Bulldozer was sent flying backward, crashing right into Thunderball, who was currently smashing his massive iron ball all over the place trying to hit Tony. The two of them instantly rolled into a tangled heap and flew off to god knows where. Immediately after, the Wrecker caught up, fiercely swinging his magical crowbar toward Peter.

"I quite like crowbars too. I really like Half-Life and Gordon Freeman. Uh, never mind, you probably haven't heard of him."

As Peter spoke, he pinned down the opponent's crowbar with webbing, only for a mysterious energy to emanate from the crowbar, instantly disintegrating Peter's webs. This caught Peter by surprise: "You actually have a magical crowbar? Who enchanted it for him? Loki?"

Right after, Peter was absolutely certain that his Spider-Sense tingled briefly before quickly dissipating. He was now highly certain that this guy's crowbar—or rather, this group's superpowers—had been granted by Loki. And considering Loki's current identity, the group was highly likely dispatched by Roxxon Energy Corporation, or rather, Malekith.

But what was the point of sending a bunch of useless bums like this?

Failing to understand the motive, Peter executed a backflip to dodge the opposing Weapon of Physics. In midair, he pinned down the opponent's feet with webbing, then swung on a web line to get behind the Wrecker, pulling him flat onto the ground. Even the Weapon of Physics went flying quite a distance away. Peter tried to pick up the crowbar, only to find that he actually couldn't lift it at all.

"Uh, what's the incantation on this crowbar? Only a villain can pick it up?"

"My guess is 'only a brainless villain can pick it up.' Take this—"

Tony proved that a magically enhanced physical body was still no match for superior technology. He directly delivered a punch straight to Piledriver's nose, flooring him, and then boasted to Peter, "It turns out that World War II veteran combat training is actually quite useful, isn't it, kid?"

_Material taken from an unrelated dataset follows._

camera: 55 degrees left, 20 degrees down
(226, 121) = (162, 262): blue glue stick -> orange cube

"Does Captain America know Wing Chun..."

"Uh, no, but I do. I'm a huge fan of Bruce Lee. I even own a Bruce Lee T-shirt..."

Before the two of them could even begin discussing how to handle these four comedians and how to deal with that un-liftable crowbar, they suddenly heard a familiar voice shouting, "Avengers! We're here to help you!" as a group charged inside.

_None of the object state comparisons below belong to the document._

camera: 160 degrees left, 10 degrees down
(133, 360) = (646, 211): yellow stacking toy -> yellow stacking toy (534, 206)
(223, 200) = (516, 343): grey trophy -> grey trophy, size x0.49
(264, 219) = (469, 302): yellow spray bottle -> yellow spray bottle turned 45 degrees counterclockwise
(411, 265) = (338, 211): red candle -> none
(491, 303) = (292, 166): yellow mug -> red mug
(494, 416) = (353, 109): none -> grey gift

Looking closely, it turned out to be four superheroes dressed in bright, colorful outfits. The newcomers were actually Carol and the Ultimates she led—Ms. Marvel, War Machine, Patriot, and Ares.

Huh? How did the recruitment loop around to Ares after all those twists and turns?

While Peter was still bewildered, Colonel Rhodes opened his faceplate and walked over to get chummy with Tony: "I originally wanted to ask how you were holding up, pal, but... looks like everything's under control now."

"Yeah, I'm fine." Tony looked toward the other members of the Ultimates. "How did you guys get here so fast? I almost didn't get to finish off these four comedians myself."